▶ What the task requires
Quote each line of text in the listing verbatim, leaving the pictures out of your answer.

▶ Material shown
****************
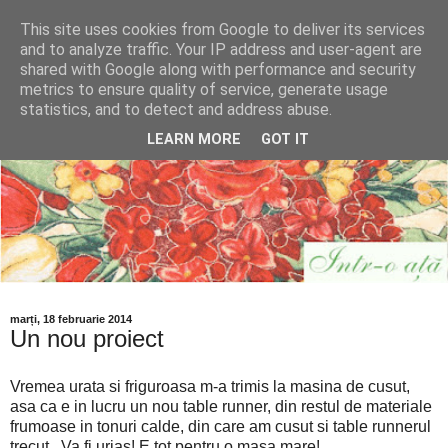
This site uses cookies from Google to deliver its services
and to analyze traffic. Your IP address and user-agent are
shared with Google along with performance and security
metrics to ensure quality of service, generate usage
statistics, and to detect and address abuse.
LEARN MORE
GOT IT
marți, 18 februarie 2014
Un nou proiect
Vremea urata si friguroasa m-a trimis la masina de cusut,
asa ca e in lucru un nou table runner, din restul de materiale
frumoase in tonuri calde, din care am cusut si table runnerul
trecut. Va fi urias! E tot pentru o masa mare!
****************
▶ Answer section
This site uses cookies from Google to deliver its services
and to analyze traffic. Your IP address and user-agent are
shared with Google along with performance and security
metrics to ensure quality of service, generate usage
statistics, and to detect and address abuse.
LEARN MORE
GOT IT
marți, 18 februarie 2014
Un nou proiect
Vremea urata si friguroasa m-a trimis la masina de cusut,
asa ca e in lucru un nou table runner, din restul de materiale
frumoase in tonuri calde, din care am cusut si table runnerul
trecut. Va fi urias! E tot pentru o masa mare!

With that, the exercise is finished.